> [Provided passage]

═══

The Horn of Africa faces a looming crisis as leaders debate whether ‘famine’ accurately describes the situation. A prolonged three-year drought has left over 23 million individuals in Ethiopia, Kenya, and Somalia facing extreme hunger. The drought has been followed by devastating floods, destroying livestock and farmland and displacing hundreds of thousands across the region. Even anticipated rains in March last year brought no relief, causing flash floods that exacerbated the humanitarian crisis, particularly in southern Somalia.

One primary driver of the food crisis in the Horn of Africa is the lack of access to adequate financing for climate adaptation and resilience-building initiatives. Despite existing international commitments to climate finance, funding allocation to vulnerable regions remains insufficient. Moreover, the complex bureaucracy and stringent eligibility criteria hinder countries in the region from accessing crucial climate finance.

In the Sahel, especially in Burkina Faso, Niger and Mali, food insecurity is not new; however, the current crisis has exacerbated the situation to alarming levels. A staggering 45,000 individuals face the imminent threat of reaching catastrophic levels of hunger, while approximately 16.5 million children under the age of five are poised to experience acute malnutrition. Among them, nearly five million are at risk of severe acute malnutrition, which can have debilitating consequences.

The conflict in the Sahel is a cause and consequence of food insecurity. Competition over scarce resources, particularly arable land and water, has fueled community tensions and escalated violence. In this sense, the conflict and food insecurity in the Sahel are deeply interconnected, each feeding into and exacerbating the other.

So, what’s the solution to ending hunger and its most deadly form of malnutrition and transforming food systems across  Africa? 

As the UN Secretary-General aptly said, “starving food systems of investment means, quite literally, starving people.”

So, what’s the solution to ending hunger and its most deadly form of malnutrition and transforming food systems across  Africa? 

The CAADP (Comprehensive Africa Agricultural Development Programme) is essential for addressing hunger and malnutrition in Africa by focusing on agricultural productivity, food security, poverty reduction, and economic growth. Aligning national agricultural plans with CAADP principles allows governments to support smallholder farmers, improve infrastructure, and promote sustainability. Collaboration among governments, civil society, and the private sector is crucial. Yet, political commitment, funding, and effective implementation are necessary for success. With determination, CAADP can lead Africa toward a future where all have access to nutritious food, eradicating hunger and poverty on the continent.

═══

> [Provided data]

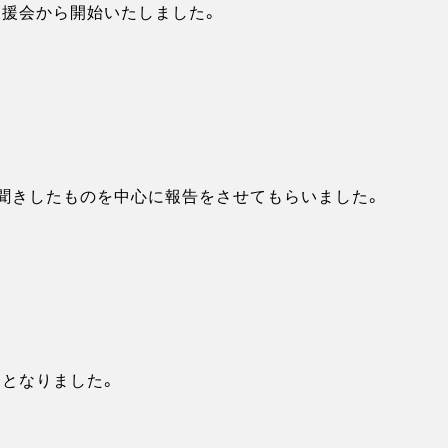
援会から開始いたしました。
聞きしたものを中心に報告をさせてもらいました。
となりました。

═══

> [Instruction 1]
Transcribe the passage on hunger in Africa, starting at "The CAADP (Comprehensive" and ending at "on the continent.".
> [Instruction 2]
According to the passage on hunger in Africa, how many people in Ethiopia, Kenya, and Somalia face extreme hunger after the drought?
The lines aren't needed for this work.

> [Answer section 1]
The CAADP (Comprehensive Africa Agricultural Development Programme) is essential for addressing hunger and malnutrition in Africa by focusing on agricultural productivity, food security, poverty reduction, and economic growth. Aligning national agricultural plans with CAADP principles allows governments to support smallholder farmers, improve infrastructure, and promote sustainability. Collaboration among governments, civil society, and the private sector is crucial. Yet, political commitment, funding, and effective implementation are necessary for success. With determination, CAADP can lead Africa toward a future where all have access to nutritious food, eradicating hunger and poverty on the continent.

> [Answer section 2]
Over 23 million people.